YouthShift
Collective Action to Change Outcomes for Young New Orleanians
BCM is investing grant dollars and the brainpower of its education, public safety, and health grantmaking team to help drive a community change initiative to improve the chance for successful lives for all young people in New Orleans.
The initiative is YouthShift, a group of youth-serving organizations which adopted a whole-child, collective-impact approach to improve the academic, social and behavioral outcomes for New Orleanians ages birth to 25.
YouthShift envisions a flourishing New Orleans in which young people, their families and communities are happy, healthy, secure, and empowered. YouthShift aspires for a city where youth are nourished by caring adults, live free of violence, have high quality education options, and gain the skills they need for sustainable careers.
Leaders from 80 child and youth-focused organizations are working together to offer a common vision for the 17 different systems and more than 400 agencies that serve or act on behalf of the 78,000 people in New Orleans ages 25 and younger.
outhShift is building a youth master plan to identify the needs of children combining current data and efforts to recommend strategies to improve outcomes. The work is staffed by BCM, a 15-person steering committee, the Forum for Youth Investment, and a backbone organization to help coordinate the work.
“Young people depend on us to create an environment where they can thrive,” says Nicole Jolly, a manager at the Partnership for Youth Development. “I view our role in YouthShift as facilitating data-driven decision-making and setting the table for cross-sector work to be intentional and informed.”

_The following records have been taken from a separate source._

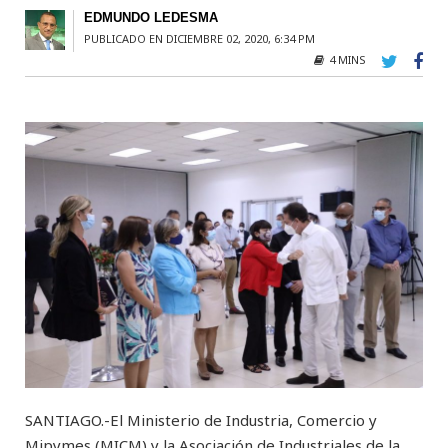
EDMUNDO LEDESMA
PUBLICADO EN DICIEMBRE 02, 2020, 6:34 PM
4 MINS
SANTIAGO.-El Ministerio de Industria, Comercio y
Mipymes (MICM) y la Asociación de Industriales de la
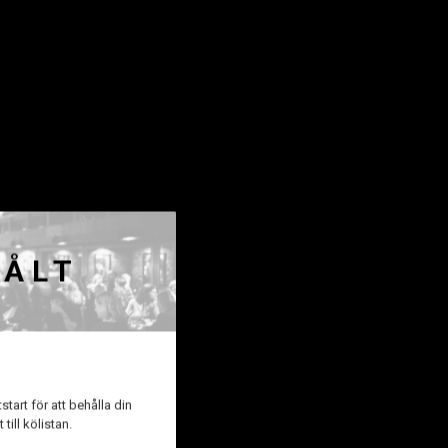
EN & GÖTEBORG
SÅLT
 minst 10%. Den
rt att köpa under
tart för att behålla din
till kölistan.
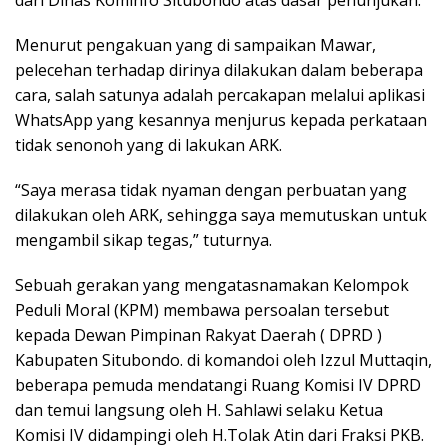
Menurut pengakuan yang di sampaikan Mawar,
pelecehan terhadap dirinya dilakukan dalam beberapa
cara, salah satunya adalah percakapan melalui aplikasi
WhatsApp yang kesannya menjurus kepada perkataan
tidak senonoh yang di lakukan ARK.
“Saya merasa tidak nyaman dengan perbuatan yang
dilakukan oleh ARK, sehingga saya memutuskan untuk
mengambil sikap tegas,” tuturnya.
Sebuah gerakan yang mengatasnamakan Kelompok
Peduli Moral (KPM) membawa persoalan tersebut
kepada Dewan Pimpinan Rakyat Daerah ( DPRD )
Kabupaten Situbondo. di komandoi oleh Izzul Muttaqin,
beberapa pemuda mendatangi Ruang Komisi IV DPRD
dan temui langsung oleh H. Sahlawi selaku Ketua
Komisi IV didampingi oleh H.Tolak Atin dari Fraksi PKB.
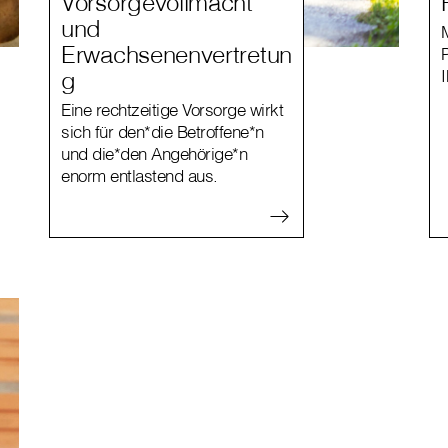
Vorsorgevollmacht
und
Erwachsenenvertretun
g
I
Eine rechtzeitige Vorsorge wirkt
sich für den*die Betroffene*n
und die*den Angehörige*n
enorm entlastend aus.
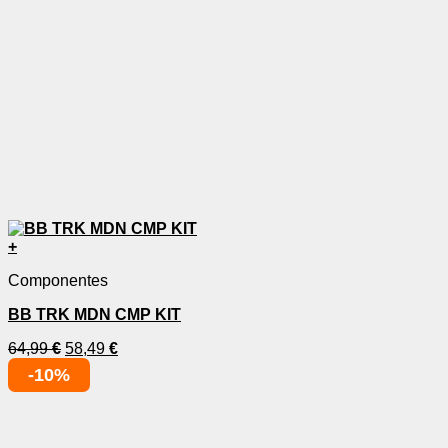
+
Componentes
BB TRK MDN CMP KIT
64,99
€
58,49
€
-10%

“Just like a master plan helps to ensure a city’s architecture and construction abide by and are attuned to the needs of its citizens, YouthShift will help to ensure that all decisions that affect New Orleans’ young people going forward will operate from a set of collective principles,” adds Cowen Institute Director of Policy Vincent Rossmeier.
“Mapping the community to ensure access, quality, and equity for services to children allows our community to understand existing deficits and pathways to solutions,” says KID smART Executive Director Echo Olander.
The principles of collective impact and YouthShift are already beginning to be operationalized, particularly around data. In spring 2014, the BCM Board of Trustees approved a 3-year grant to The Data Center to publish an annual report card on the status of children and youth in New Orleans to show real-time information on collective efforts to improve outcomes.
The Opportunity Youth Data Sharing Council was created in fall 2014 when 10 organizations working directly with Opportunity Youth (young people ages 16-24 who are disconnected from school and work) decided to develop a performance management framework using the Efforts to Outcomes data platform. OYDSC will be able to improve shared case management data and tell the story of how opportunity youth move toward self-sustainability.
“That’s really what YouthShift is all about,” says Vice President for Education Grants, Jennifer Roberts, one of the key architects of the strategy. “YouthShift offers the community’s ecosystem of providers, practitioners, youth, and families a real roadmap to develop broader partnerships, bigger goals, higher quality programs, better information, and bolder strategies to ensure that children and youth come first in New Orleans.”